For the fact is that lay people already often are involved in actual self-sacrificial as distinct from ritual priestly ministry. I am not simply referring here to the heroic service that many individuals may give in charitable work or activism on issues of justice. I refer to the many critical service occupations that are poorly paid, such as nursing, counselling, teaching, youth ministry and caring for the disabled and the elderly. I refer also to the mundane fact that marriage, parenting and other family obligations, and even close friendships, often involve personal sacrifice to a marked degree. Why do we still suppose that the ordained priest is the model of Christian priesthood when his role does not necessarily involve self-sacrifice on behalf of others, and may in fact insulate the priest from any such obligation?

The reason is, I believe, that with the Constantinian shift something else was in danger of being lost in our understanding of the Calvary event: that Jesus’s integrity required that he accept the very opposite of the elevated social position of the priest of the ancient world, that he accept the social position of the slave. Here again, reform movements such as those of Saints Benedict and Francis of Assisi sought to re-identify Christian ministry with powerlessness, poverty and humility. However, secular clergy tended on the whole to continue to occupy socially elevated positions from which to critique the faults of the people, and this was especially true of those appointed as shepherds.
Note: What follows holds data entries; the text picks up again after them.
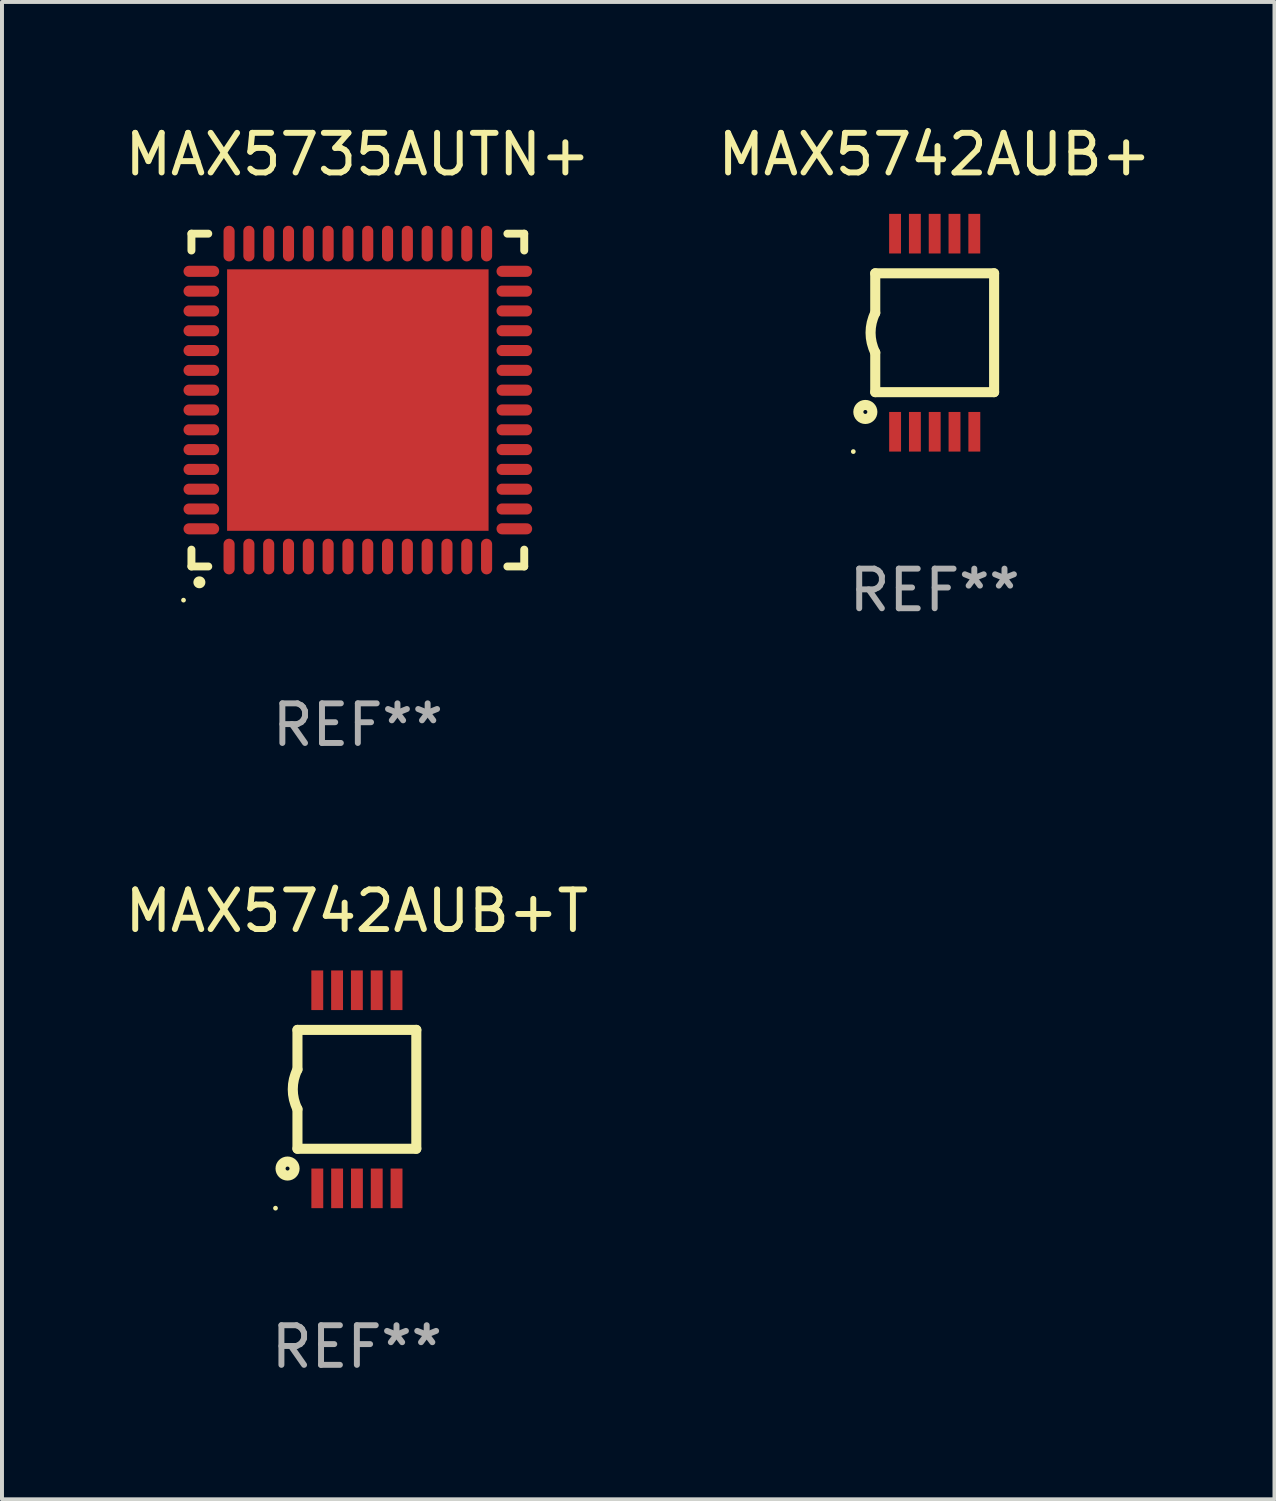
<source format=kicad_pcb>
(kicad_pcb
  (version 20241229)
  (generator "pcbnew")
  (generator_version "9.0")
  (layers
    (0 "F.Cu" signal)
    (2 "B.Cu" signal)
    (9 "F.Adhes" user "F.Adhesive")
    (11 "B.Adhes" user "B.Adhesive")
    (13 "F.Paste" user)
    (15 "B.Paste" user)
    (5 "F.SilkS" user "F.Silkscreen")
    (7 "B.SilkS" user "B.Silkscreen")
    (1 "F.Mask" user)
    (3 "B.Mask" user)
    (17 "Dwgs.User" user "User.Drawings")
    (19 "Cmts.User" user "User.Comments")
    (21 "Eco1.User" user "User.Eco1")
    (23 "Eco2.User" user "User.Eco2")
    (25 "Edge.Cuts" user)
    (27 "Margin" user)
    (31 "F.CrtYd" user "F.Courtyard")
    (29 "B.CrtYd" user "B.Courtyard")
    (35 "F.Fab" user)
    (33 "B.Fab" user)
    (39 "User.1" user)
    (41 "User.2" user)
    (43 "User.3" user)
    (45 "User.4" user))
  (footprint "MAX5742AUB+T"
    (layer "F.Cu")
    (at 5.958 24.445)
    (property "Reference" "MAX5742AUB+T" (at 0 -4.5 0) (layer "F.SilkS") (effects (font (size 1 1) (thickness 0.15))))
    (attr through_hole)
    (fp_line (start -1.5 -1.5) (end -1.5 -0.5) (stroke (width 0.254) (type solid)) (layer "F.SilkS"))
    (fp_line (start -1.5 1.5) (end -1.5 0.5) (stroke (width 0.254) (type solid)) (layer "F.SilkS"))
    (fp_line (start -1.5 1.5) (end 1.5 1.5) (stroke (width 0.254) (type solid)) (layer "F.SilkS"))
    (fp_line (start 1.5 1.5) (end 1.5 -1.5) (stroke (width 0.254) (type solid)) (layer "F.SilkS"))
    (fp_line (start 1.5 -1.5) (end -1.5 -1.5) (stroke (width 0.254) (type solid)) (layer "F.SilkS"))
    (fp_arc (start -1.500165 0.499873) (mid -1.618199 -0.000127) (end -1.500165 -0.500127) (stroke (width 0.254001) (type solid)) (layer "F.SilkS"))
    (fp_circle (center -2.054 3) (end -2.024 3) (stroke (width 0.06) (type solid)) (fill no) (layer "F.SilkS"))
    (fp_circle (center -1.75 2) (end -1.573 2) (stroke (width 0.254) (type solid)) (fill no) (layer "F.SilkS"))
    (fp_text user "REF**" (at 0 6.5 0) (layer "F.Fab") (effects (font (size 1 1) (thickness 0.15))))
    (pad "1" smd rect (at -0.999 2.5 180) (size 0.3 1) (layers "F.Cu" "F.Mask" "F.Paste"))
    (pad "2" smd rect (at -0.499 2.5 180) (size 0.3 1) (layers "F.Cu" "F.Mask" "F.Paste"))
    (pad "3" smd rect (at 0.001 2.5 180) (size 0.3 1) (layers "F.Cu" "F.Mask" "F.Paste"))
    (pad "4" smd rect (at 0.501 2.5 180) (size 0.3 1) (layers "F.Cu" "F.Mask" "F.Paste"))
    (pad "5" smd rect (at 1.001 2.5 180) (size 0.3 1) (layers "F.Cu" "F.Mask" "F.Paste"))
    (pad "6" smd rect (at 1 -2.5 180) (size 0.3 1) (layers "F.Cu" "F.Mask" "F.Paste"))
    (pad "7" smd rect (at 0.5 -2.5 180) (size 0.3 1) (layers "F.Cu" "F.Mask" "F.Paste"))
    (pad "8" smd rect (at -0.000165 -2.5 180) (size 0.3 1) (layers "F.Cu" "F.Mask" "F.Paste"))
    (pad "9" smd rect (at -0.5 -2.5 180) (size 0.3 1) (layers "F.Cu" "F.Mask" "F.Paste"))
    (pad "10" smd rect (at -1 -2.5 180) (size 0.3 1) (layers "F.Cu" "F.Mask" "F.Paste")))
  (footprint "MAX5735AUTN+"
    (layer "F.Cu")
    (at 5.982 7.048)
    (property "Reference" "MAX5735AUTN+" (at 0 -6.2 0) (layer "F.SilkS") (effects (font (size 1 1) (thickness 0.15))))
    (attr through_hole)
    (fp_line (start -4.2 -4.2) (end -4.2 -3.775) (stroke (width 0.2) (type solid)) (layer "F.SilkS"))
    (fp_line (start -4.2 4.2) (end -4.2 3.775) (stroke (width 0.2) (type solid)) (layer "F.SilkS"))
    (fp_line (start -3.775 -4.2) (end -4.2 -4.2) (stroke (width 0.2) (type solid)) (layer "F.SilkS"))
    (fp_line (start -3.775 4.2) (end -4.2 4.2) (stroke (width 0.2) (type solid)) (layer "F.SilkS"))
    (fp_line (start 3.775 4.2) (end 4.2 4.2) (stroke (width 0.2) (type solid)) (layer "F.SilkS"))
    (fp_line (start 4.2 -4.2) (end 3.775 -4.2) (stroke (width 0.2) (type solid)) (layer "F.SilkS"))
    (fp_line (start 4.2 -3.775) (end 4.2 -4.2) (stroke (width 0.2) (type solid)) (layer "F.SilkS"))
    (fp_line (start 4.2 4.2) (end 4.2 3.775) (stroke (width 0.2) (type solid)) (layer "F.SilkS"))
    (fp_arc (start -4.000508 4.599949) (mid -3.999238 4.599944) (end -3.997968 4.599949) (stroke (width 0.3) (type solid)) (layer "F.SilkS"))
    (fp_circle (center -4.4 5.05) (end -4.37 5.05) (stroke (width 0.06) (type solid)) (fill no) (layer "F.SilkS"))
    (fp_text user "REF**" (at 0 8.2 0) (layer "F.Fab") (effects (font (size 1 1) (thickness 0.15))))
    (pad "1" smd oval (at -3.25 3.95 180) (size 0.28 0.9) (layers "F.Cu" "F.Mask" "F.Paste"))
    (pad "2" smd oval (at -2.75 3.95 180) (size 0.28 0.9) (layers "F.Cu" "F.Mask" "F.Paste"))
    (pad "3" smd oval (at -2.25 3.95 180) (size 0.28 0.9) (layers "F.Cu" "F.Mask" "F.Paste"))
    (pad "4" smd oval (at -1.75 3.95 180) (size 0.28 0.9) (layers "F.Cu" "F.Mask" "F.Paste"))
    (pad "5" smd oval (at -1.25 3.95 180) (size 0.28 0.9) (layers "F.Cu" "F.Mask" "F.Paste"))
    (pad "6" smd oval (at -0.75 3.95 180) (size 0.28 0.9) (layers "F.Cu" "F.Mask" "F.Paste"))
    (pad "7" smd oval (at -0.25 3.95 180) (size 0.28 0.9) (layers "F.Cu" "F.Mask" "F.Paste"))
    (pad "8" smd oval (at 0.25 3.95 180) (size 0.28 0.9) (layers "F.Cu" "F.Mask" "F.Paste"))
    (pad "9" smd oval (at 0.75 3.95 180) (size 0.28 0.9) (layers "F.Cu" "F.Mask" "F.Paste"))
    (pad "10" smd oval (at 1.25 3.95 180) (size 0.28 0.9) (layers "F.Cu" "F.Mask" "F.Paste"))
    (pad "11" smd oval (at 1.75 3.95 180) (size 0.28 0.9) (layers "F.Cu" "F.Mask" "F.Paste"))
    (pad "12" smd oval (at 2.25 3.95 180) (size 0.28 0.9) (layers "F.Cu" "F.Mask" "F.Paste"))
    (pad "13" smd oval (at 2.75 3.95 180) (size 0.28 0.9) (layers "F.Cu" "F.Mask" "F.Paste"))
    (pad "14" smd oval (at 3.25 3.95 180) (size 0.28 0.9) (layers "F.Cu" "F.Mask" "F.Paste"))
    (pad "15" smd oval (at 3.95 3.25 90) (size 0.28 0.9) (layers "F.Cu" "F.Mask" "F.Paste"))
    (pad "16" smd oval (at 3.95 2.75 90) (size 0.28 0.9) (layers "F.Cu" "F.Mask" "F.Paste"))
    (pad "17" smd oval (at 3.95 2.25 90) (size 0.28 0.9) (layers "F.Cu" "F.Mask" "F.Paste"))
    (pad "18" smd oval (at 3.95 1.75 90) (size 0.28 0.9) (layers "F.Cu" "F.Mask" "F.Paste"))
    (pad "19" smd oval (at 3.95 1.25 90) (size 0.28 0.9) (layers "F.Cu" "F.Mask" "F.Paste"))
    (pad "20" smd oval (at 3.95 0.75 90) (size 0.28 0.9) (layers "F.Cu" "F.Mask" "F.Paste"))
    (pad "21" smd oval (at 3.95 0.25 90) (size 0.28 0.9) (layers "F.Cu" "F.Mask" "F.Paste"))
    (pad "22" smd oval (at 3.95 -0.25 90) (size 0.28 0.9) (layers "F.Cu" "F.Mask" "F.Paste"))
    (pad "23" smd oval (at 3.95 -0.75 90) (size 0.28 0.9) (layers "F.Cu" "F.Mask" "F.Paste"))
    (pad "24" smd oval (at 3.95 -1.25 90) (size 0.28 0.9) (layers "F.Cu" "F.Mask" "F.Paste"))
    (pad "25" smd oval (at 3.95 -1.75 90) (size 0.28 0.9) (layers "F.Cu" "F.Mask" "F.Paste"))
    (pad "26" smd oval (at 3.95 -2.25 90) (size 0.28 0.9) (layers "F.Cu" "F.Mask" "F.Paste"))
    (pad "27" smd oval (at 3.95 -2.75 90) (size 0.28 0.9) (layers "F.Cu" "F.Mask" "F.Paste"))
    (pad "28" smd oval (at 3.95 -3.25 90) (size 0.28 0.9) (layers "F.Cu" "F.Mask" "F.Paste"))
    (pad "29" smd oval (at 3.25 -3.95 180) (size 0.28 0.9) (layers "F.Cu" "F.Mask" "F.Paste"))
    (pad "30" smd oval (at 2.75 -3.95 180) (size 0.28 0.9) (layers "F.Cu" "F.Mask" "F.Paste"))
    (pad "31" smd oval (at 2.25 -3.95 180) (size 0.28 0.9) (layers "F.Cu" "F.Mask" "F.Paste"))
    (pad "32" smd oval (at 1.75 -3.95 180) (size 0.28 0.9) (layers "F.Cu" "F.Mask" "F.Paste"))
    (pad "33" smd oval (at 1.25 -3.95 180) (size 0.28 0.9) (layers "F.Cu" "F.Mask" "F.Paste"))
    (pad "34" smd oval (at 0.75 -3.95 180) (size 0.28 0.9) (layers "F.Cu" "F.Mask" "F.Paste"))
    (pad "35" smd oval (at 0.25 -3.95 180) (size 0.28 0.9) (layers "F.Cu" "F.Mask" "F.Paste"))
    (pad "36" smd oval (at -0.25 -3.95 180) (size 0.28 0.9) (layers "F.Cu" "F.Mask" "F.Paste"))
    (pad "37" smd oval (at -0.75 -3.95 180) (size 0.28 0.9) (layers "F.Cu" "F.Mask" "F.Paste"))
    (pad "38" smd oval (at -1.25 -3.95 180) (size 0.28 0.9) (layers "F.Cu" "F.Mask" "F.Paste"))
    (pad "39" smd oval (at -1.75 -3.95 180) (size 0.28 0.9) (layers "F.Cu" "F.Mask" "F.Paste"))
    (pad "40" smd oval (at -2.25 -3.95 180) (size 0.28 0.9) (layers "F.Cu" "F.Mask" "F.Paste"))
    (pad "41" smd oval (at -2.75 -3.95 180) (size 0.28 0.9) (layers "F.Cu" "F.Mask" "F.Paste"))
    (pad "42" smd oval (at -3.25 -3.95 180) (size 0.28 0.9) (layers "F.Cu" "F.Mask" "F.Paste"))
    (pad "43" smd oval (at -3.95 -3.25 90) (size 0.28 0.9) (layers "F.Cu" "F.Mask" "F.Paste"))
    (pad "44" smd oval (at -3.95 -2.75 90) (size 0.28 0.9) (layers "F.Cu" "F.Mask" "F.Paste"))
    (pad "45" smd oval (at -3.95 -2.25 90) (size 0.28 0.9) (layers "F.Cu" "F.Mask" "F.Paste"))
    (pad "46" smd oval (at -3.95 -1.75 90) (size 0.28 0.9) (layers "F.Cu" "F.Mask" "F.Paste"))
    (pad "47" smd oval (at -3.95 -1.25 90) (size 0.28 0.9) (layers "F.Cu" "F.Mask" "F.Paste"))
    (pad "48" smd oval (at -3.95 -0.75 90) (size 0.28 0.9) (layers "F.Cu" "F.Mask" "F.Paste"))
    (pad "49" smd oval (at -3.95 -0.25 90) (size 0.28 0.9) (layers "F.Cu" "F.Mask" "F.Paste"))
    (pad "50" smd oval (at -3.95 0.25 90) (size 0.28 0.9) (layers "F.Cu" "F.Mask" "F.Paste"))
    (pad "51" smd oval (at -3.95 0.75 90) (size 0.28 0.9) (layers "F.Cu" "F.Mask" "F.Paste"))
    (pad "52" smd oval (at -3.95 1.25 90) (size 0.28 0.9) (layers "F.Cu" "F.Mask" "F.Paste"))
    (pad "53" smd oval (at -3.95 1.75 90) (size 0.28 0.9) (layers "F.Cu" "F.Mask" "F.Paste"))
    (pad "54" smd oval (at -3.95 2.25 90) (size 0.28 0.9) (layers "F.Cu" "F.Mask" "F.Paste"))
    (pad "55" smd oval (at -3.95 2.75 90) (size 0.28 0.9) (layers "F.Cu" "F.Mask" "F.Paste"))
    (pad "56" smd oval (at -3.95 3.25 90) (size 0.28 0.9) (layers "F.Cu" "F.Mask" "F.Paste"))
    (pad "57" smd rect (at 0 0 90) (size 6.6 6.6) (layers "F.Cu" "F.Mask" "F.Paste")))
  (footprint "MAX5742AUB+"
    (layer "F.Cu")
    (at 20.542 5.348)
    (property "Reference" "MAX5742AUB+" (at 0 -4.5 0) (layer "F.SilkS") (effects (font (size 1 1) (thickness 0.15))))
    (attr through_hole)
    (fp_line (start -1.5 -1.5) (end -1.5 -0.5) (stroke (width 0.254) (type solid)) (layer "F.SilkS"))
    (fp_line (start -1.5 1.5) (end -1.5 0.5) (stroke (width 0.254) (type solid)) (layer "F.SilkS"))
    (fp_line (start -1.5 1.5) (end 1.5 1.5) (stroke (width 0.254) (type solid)) (layer "F.SilkS"))
    (fp_line (start 1.5 1.5) (end 1.5 -1.5) (stroke (width 0.254) (type solid)) (layer "F.SilkS"))
    (fp_line (start 1.5 -1.5) (end -1.5 -1.5) (stroke (width 0.254) (type solid)) (layer "F.SilkS"))
    (fp_arc (start -1.500165 0.499873) (mid -1.618199 -0.000127) (end -1.500165 -0.500127) (stroke (width 0.254001) (type solid)) (layer "F.SilkS"))
    (fp_circle (center -2.054 3) (end -2.024 3) (stroke (width 0.06) (type solid)) (fill no) (layer "F.SilkS"))
    (fp_circle (center -1.75 2) (end -1.573 2) (stroke (width 0.254) (type solid)) (fill no) (layer "F.SilkS"))
    (fp_text user "REF**" (at 0 6.5 0) (layer "F.Fab") (effects (font (size 1 1) (thickness 0.15))))
    (pad "1" smd rect (at -0.999 2.5 180) (size 0.3 1) (layers "F.Cu" "F.Mask" "F.Paste"))
    (pad "2" smd rect (at -0.499 2.5 180) (size 0.3 1) (layers "F.Cu" "F.Mask" "F.Paste"))
    (pad "3" smd rect (at 0.001 2.5 180) (size 0.3 1) (layers "F.Cu" "F.Mask" "F.Paste"))
    (pad "4" smd rect (at 0.501 2.5 180) (size 0.3 1) (layers "F.Cu" "F.Mask" "F.Paste"))
    (pad "5" smd rect (at 1.001 2.5 180) (size 0.3 1) (layers "F.Cu" "F.Mask" "F.Paste"))
    (pad "6" smd rect (at 1 -2.5 180) (size 0.3 1) (layers "F.Cu" "F.Mask" "F.Paste"))
    (pad "7" smd rect (at 0.5 -2.5 180) (size 0.3 1) (layers "F.Cu" "F.Mask" "F.Paste"))
    (pad "8" smd rect (at -0.000165 -2.5 180) (size 0.3 1) (layers "F.Cu" "F.Mask" "F.Paste"))
    (pad "9" smd rect (at -0.5 -2.5 180) (size 0.3 1) (layers "F.Cu" "F.Mask" "F.Paste"))
    (pad "10" smd rect (at -1 -2.5 180) (size 0.3 1) (layers "F.Cu" "F.Mask" "F.Paste")))
  (gr_rect
    (start -3 -3)
    (end 29.119 34.793)
    (stroke (width 0.1) (type default))
    (fill no)
    (layer "Edge.Cuts")))
</source>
“I think we need more involvement of the laity,” insisted one secular priest recently when asked by a colleague what he thought needed to happen to reinvigorate the church in his own troubled Irish diocese. “Nonsense!” was the emphatic reply. For the latter ‘the church’ must remain essentially a clerical entity whose clerical proprietors simply mustn’t relinquish the very thing that Jesus did relinquish to become the archetypal Christian priest: the status that goes with exclusivity. The argument appears to be that if ‘vocations to the priesthood’ are to be encouraged at all, young men must continue to be offered an elevated status as an indispensable incentive

But if the ‘the church’ and priesthood have essentially to do with humility, self-sacrifice and service, it is indeed ‘nonsense’ to talk of ‘lay involvement in the church’ as though it wasn’t already a reality. There is a dire need instead for the actual living priesthood of the laity to be formally acknowledged by the clerical church, and for the wisdom that must obviously accompany that living priesthood to be released into the clerical church through structures that allow us to address one another for the first time as equals and collaborators. We need to think not of ‘involving the laity’ but of involving the clergy in the church of service that many of the laity already embody, and to convene the whole church for the first time in many centuries on that understanding.

So of course we still need priests, because all of us are called to the essence of Christian priesthood: actual service of others. Whether we need any longer an ordained elite to celebrate the Eucharist is an entirely different question, because elitism has always been dangerous to Christian priesthood, properly understood. That we should still be tied to an elitist and ritualistic conceptualisation of priesthood in order to continue to celebrate the sacred ritual of the Eucharist, and to receive the body of Christ, is one of the great ironies of the history of our church.

And as we fail this test of grasping fully what Christian priesthood actually means, our younger generations are walking away from our schools, many never to realise that in rejecting (or suffering exclusion from) membership of an historically limited version of priesthood they have not walked away from the essence of Christian priesthood. Male and female, if they retain their Christian idealism, and their spirit of service, they will bring to the secular world the very priesthood it needs for its restoration.

It is time to tell them this, as a matter of real urgency.